(Data records)
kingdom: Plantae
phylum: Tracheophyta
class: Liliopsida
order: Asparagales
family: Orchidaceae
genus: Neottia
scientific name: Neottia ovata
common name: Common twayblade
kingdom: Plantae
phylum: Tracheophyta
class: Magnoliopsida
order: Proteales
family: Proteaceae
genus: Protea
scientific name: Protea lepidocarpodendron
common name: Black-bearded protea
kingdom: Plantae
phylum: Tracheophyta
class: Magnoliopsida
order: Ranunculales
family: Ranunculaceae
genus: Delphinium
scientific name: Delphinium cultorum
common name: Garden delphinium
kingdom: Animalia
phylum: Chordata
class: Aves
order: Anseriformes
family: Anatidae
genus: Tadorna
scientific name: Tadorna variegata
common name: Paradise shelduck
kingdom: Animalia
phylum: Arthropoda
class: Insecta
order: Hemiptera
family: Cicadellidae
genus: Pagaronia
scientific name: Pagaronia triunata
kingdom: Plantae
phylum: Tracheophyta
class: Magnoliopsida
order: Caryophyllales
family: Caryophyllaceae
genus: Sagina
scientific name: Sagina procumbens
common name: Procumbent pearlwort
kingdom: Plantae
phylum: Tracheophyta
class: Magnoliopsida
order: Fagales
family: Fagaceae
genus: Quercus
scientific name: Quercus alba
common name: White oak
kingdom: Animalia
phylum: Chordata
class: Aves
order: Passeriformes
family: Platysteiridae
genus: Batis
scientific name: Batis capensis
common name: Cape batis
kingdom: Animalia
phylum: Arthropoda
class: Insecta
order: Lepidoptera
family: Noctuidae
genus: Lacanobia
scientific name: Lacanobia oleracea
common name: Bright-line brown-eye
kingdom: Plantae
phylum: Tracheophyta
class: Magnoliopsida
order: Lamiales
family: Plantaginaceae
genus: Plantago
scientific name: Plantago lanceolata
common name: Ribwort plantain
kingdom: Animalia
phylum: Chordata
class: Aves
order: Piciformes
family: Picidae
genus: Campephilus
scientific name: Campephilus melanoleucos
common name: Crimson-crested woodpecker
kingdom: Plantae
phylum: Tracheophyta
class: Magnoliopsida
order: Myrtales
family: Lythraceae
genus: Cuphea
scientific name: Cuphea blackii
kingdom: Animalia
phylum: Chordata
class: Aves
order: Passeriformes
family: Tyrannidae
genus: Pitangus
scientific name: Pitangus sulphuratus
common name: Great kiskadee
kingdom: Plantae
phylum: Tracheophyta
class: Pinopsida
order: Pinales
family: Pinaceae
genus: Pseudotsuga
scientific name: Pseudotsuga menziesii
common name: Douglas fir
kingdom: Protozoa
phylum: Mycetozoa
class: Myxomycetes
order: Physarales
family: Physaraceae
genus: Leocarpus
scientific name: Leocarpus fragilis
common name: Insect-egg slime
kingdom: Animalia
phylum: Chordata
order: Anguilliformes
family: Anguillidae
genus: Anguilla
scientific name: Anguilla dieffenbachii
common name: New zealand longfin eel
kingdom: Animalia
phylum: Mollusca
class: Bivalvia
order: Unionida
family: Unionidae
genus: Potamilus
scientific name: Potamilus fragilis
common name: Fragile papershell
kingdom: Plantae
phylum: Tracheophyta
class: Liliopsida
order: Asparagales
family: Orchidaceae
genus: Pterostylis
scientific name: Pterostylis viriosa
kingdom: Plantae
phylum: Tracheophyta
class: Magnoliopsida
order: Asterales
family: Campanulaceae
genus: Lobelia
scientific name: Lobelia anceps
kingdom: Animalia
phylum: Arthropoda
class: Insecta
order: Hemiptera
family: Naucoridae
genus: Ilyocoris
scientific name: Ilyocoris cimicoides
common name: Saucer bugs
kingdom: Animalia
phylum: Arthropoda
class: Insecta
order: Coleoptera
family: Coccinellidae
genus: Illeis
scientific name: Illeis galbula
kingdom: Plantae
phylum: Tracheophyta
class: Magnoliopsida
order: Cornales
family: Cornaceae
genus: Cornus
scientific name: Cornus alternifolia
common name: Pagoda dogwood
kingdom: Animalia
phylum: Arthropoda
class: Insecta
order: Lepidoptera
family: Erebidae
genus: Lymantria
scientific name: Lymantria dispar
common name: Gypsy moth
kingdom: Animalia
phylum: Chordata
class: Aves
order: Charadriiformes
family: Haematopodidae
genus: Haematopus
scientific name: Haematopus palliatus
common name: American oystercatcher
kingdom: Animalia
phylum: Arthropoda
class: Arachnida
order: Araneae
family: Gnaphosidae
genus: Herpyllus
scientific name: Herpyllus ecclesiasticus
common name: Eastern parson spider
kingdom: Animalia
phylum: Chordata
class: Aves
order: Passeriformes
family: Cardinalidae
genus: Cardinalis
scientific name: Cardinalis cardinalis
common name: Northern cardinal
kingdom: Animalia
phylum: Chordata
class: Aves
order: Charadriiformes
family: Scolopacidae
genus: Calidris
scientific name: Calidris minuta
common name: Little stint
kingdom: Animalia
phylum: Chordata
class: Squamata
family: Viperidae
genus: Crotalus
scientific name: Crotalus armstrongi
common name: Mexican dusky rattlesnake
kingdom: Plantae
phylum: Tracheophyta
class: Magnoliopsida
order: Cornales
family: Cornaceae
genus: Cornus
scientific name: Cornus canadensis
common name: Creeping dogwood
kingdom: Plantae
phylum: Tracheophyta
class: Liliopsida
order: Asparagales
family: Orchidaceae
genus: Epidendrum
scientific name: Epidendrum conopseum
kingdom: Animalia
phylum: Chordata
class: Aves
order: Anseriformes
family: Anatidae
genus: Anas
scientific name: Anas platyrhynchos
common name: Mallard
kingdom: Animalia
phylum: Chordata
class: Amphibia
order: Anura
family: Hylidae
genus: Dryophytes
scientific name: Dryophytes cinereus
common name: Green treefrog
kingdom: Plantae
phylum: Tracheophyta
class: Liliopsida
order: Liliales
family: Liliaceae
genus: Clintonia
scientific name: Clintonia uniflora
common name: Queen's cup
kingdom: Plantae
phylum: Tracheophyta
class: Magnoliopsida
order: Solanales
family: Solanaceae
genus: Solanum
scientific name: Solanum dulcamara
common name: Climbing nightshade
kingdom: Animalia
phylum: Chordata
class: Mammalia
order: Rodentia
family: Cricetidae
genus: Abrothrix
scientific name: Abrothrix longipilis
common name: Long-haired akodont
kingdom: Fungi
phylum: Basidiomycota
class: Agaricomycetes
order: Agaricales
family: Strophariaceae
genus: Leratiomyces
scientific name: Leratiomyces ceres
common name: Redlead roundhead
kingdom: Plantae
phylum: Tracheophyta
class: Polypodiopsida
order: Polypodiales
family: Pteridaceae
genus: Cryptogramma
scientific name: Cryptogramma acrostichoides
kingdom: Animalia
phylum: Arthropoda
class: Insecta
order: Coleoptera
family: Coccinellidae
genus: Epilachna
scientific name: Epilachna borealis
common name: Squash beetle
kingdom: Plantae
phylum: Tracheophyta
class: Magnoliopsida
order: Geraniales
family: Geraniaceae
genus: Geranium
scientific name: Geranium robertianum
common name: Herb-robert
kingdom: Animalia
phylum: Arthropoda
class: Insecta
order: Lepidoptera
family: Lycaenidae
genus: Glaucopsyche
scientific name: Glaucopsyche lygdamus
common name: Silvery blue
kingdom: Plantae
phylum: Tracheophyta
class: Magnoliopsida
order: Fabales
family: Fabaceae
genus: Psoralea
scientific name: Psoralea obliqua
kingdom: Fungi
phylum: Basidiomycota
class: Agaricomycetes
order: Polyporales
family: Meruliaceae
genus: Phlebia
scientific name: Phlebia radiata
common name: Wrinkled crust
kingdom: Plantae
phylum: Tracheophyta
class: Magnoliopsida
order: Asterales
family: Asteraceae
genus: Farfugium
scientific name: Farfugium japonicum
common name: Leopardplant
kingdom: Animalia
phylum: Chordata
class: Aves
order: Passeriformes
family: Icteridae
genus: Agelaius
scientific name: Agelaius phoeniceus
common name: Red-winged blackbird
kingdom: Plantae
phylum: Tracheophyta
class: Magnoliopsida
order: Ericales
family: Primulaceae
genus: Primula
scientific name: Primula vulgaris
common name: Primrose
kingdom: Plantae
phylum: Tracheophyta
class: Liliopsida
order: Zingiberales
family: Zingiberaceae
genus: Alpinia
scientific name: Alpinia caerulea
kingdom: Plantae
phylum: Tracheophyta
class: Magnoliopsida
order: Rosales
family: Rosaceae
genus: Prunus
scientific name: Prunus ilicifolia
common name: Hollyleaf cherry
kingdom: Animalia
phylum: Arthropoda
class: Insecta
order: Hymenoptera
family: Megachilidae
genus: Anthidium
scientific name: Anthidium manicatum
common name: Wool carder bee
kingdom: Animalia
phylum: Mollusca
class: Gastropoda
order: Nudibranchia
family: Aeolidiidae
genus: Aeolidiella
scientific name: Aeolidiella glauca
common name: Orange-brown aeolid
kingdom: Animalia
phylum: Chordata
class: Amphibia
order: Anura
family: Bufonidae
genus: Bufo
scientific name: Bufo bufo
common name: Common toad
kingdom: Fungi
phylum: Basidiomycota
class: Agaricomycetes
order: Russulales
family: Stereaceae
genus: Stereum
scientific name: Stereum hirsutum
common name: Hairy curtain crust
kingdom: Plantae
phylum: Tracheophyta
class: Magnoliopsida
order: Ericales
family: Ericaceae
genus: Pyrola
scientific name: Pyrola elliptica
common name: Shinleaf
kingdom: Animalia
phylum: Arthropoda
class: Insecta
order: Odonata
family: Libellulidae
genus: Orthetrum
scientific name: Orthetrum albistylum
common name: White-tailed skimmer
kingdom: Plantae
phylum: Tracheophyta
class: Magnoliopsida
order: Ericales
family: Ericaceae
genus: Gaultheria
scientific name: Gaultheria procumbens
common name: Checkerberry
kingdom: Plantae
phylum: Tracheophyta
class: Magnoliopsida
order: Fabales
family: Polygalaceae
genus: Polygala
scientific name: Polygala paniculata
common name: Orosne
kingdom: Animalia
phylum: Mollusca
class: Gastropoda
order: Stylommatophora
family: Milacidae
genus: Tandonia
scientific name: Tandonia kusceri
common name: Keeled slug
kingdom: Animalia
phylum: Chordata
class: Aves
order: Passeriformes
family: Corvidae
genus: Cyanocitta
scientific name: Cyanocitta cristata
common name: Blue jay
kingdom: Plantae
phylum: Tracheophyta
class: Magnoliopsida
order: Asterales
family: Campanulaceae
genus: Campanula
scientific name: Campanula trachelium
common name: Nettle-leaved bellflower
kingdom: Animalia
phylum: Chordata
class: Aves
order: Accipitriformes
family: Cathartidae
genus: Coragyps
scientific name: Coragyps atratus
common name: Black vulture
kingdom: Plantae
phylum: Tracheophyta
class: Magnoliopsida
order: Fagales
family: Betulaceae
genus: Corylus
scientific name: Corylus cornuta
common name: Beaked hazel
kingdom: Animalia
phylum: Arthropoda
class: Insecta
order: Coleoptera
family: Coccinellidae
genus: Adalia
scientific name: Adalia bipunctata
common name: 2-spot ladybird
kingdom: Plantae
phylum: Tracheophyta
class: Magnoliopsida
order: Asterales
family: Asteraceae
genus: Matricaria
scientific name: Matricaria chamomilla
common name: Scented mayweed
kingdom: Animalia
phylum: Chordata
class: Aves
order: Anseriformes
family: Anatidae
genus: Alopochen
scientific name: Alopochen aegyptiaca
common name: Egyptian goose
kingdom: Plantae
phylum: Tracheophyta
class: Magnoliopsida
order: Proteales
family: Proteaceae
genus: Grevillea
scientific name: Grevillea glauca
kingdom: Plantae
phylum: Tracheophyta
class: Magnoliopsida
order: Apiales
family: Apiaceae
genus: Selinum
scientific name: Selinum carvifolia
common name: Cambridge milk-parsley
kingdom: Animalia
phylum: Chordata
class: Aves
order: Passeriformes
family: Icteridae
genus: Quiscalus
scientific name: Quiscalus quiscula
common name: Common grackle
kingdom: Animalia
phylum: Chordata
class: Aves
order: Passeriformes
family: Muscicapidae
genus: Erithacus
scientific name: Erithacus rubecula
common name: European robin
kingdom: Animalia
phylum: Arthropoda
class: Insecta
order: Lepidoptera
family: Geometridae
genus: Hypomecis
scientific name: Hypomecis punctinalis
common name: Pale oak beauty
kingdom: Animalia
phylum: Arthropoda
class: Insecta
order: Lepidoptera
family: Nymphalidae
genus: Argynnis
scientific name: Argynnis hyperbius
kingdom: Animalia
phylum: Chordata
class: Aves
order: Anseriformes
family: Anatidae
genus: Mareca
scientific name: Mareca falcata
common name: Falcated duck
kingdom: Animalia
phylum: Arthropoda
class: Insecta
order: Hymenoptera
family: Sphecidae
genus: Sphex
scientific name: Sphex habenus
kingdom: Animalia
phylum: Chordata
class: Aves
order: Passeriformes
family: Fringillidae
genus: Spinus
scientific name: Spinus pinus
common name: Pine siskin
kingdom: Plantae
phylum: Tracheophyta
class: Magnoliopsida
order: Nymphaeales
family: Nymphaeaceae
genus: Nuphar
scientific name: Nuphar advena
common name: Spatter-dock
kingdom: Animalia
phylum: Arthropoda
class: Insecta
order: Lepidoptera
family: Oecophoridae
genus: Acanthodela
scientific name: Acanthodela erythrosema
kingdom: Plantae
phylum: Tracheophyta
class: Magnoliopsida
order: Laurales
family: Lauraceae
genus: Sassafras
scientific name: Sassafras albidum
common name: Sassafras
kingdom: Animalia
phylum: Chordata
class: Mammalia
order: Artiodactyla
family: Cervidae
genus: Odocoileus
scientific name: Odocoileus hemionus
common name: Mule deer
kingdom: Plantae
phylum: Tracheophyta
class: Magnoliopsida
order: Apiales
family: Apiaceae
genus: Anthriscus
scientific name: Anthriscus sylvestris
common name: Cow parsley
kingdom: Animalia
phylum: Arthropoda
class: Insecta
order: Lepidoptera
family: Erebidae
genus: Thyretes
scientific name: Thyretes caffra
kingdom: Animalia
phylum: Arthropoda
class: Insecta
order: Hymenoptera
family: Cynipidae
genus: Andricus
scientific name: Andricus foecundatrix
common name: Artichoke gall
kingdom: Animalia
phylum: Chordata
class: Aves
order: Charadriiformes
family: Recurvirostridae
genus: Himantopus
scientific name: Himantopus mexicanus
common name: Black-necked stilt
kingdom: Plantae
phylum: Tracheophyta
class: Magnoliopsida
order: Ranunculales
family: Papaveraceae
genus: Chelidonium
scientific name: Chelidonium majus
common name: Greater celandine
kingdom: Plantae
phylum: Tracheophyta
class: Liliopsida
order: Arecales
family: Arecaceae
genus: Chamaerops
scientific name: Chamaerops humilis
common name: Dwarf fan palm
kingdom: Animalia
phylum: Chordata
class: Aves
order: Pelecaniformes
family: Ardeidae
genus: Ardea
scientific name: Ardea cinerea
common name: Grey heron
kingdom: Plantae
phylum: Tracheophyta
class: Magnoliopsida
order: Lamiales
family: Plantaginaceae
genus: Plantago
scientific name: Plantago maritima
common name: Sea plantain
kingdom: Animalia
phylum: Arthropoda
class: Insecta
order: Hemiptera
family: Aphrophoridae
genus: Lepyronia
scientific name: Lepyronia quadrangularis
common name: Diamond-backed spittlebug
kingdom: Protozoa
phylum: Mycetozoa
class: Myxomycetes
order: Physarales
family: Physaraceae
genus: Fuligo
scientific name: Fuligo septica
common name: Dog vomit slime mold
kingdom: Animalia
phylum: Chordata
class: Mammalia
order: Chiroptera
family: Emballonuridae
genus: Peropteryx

*SHORT EXERCISE:*
Return word for word every line from the one holding "scientific name: Lepyronia quadrangularis" through the final line, inclusive.

*SOLUTION TO THIS EXERCISE:*
scientific name: Lepyronia quadrangularis
common name: Diamond-backed spittlebug
kingdom: Protozoa
phylum: Mycetozoa
class: Myxomycetes
order: Physarales
family: Physaraceae
genus: Fuligo
scientific name: Fuligo septica
common name: Dog vomit slime mold
kingdom: Animalia
phylum: Chordata
class: Mammalia
order: Chiroptera
family: Emballonuridae
genus: Peropteryx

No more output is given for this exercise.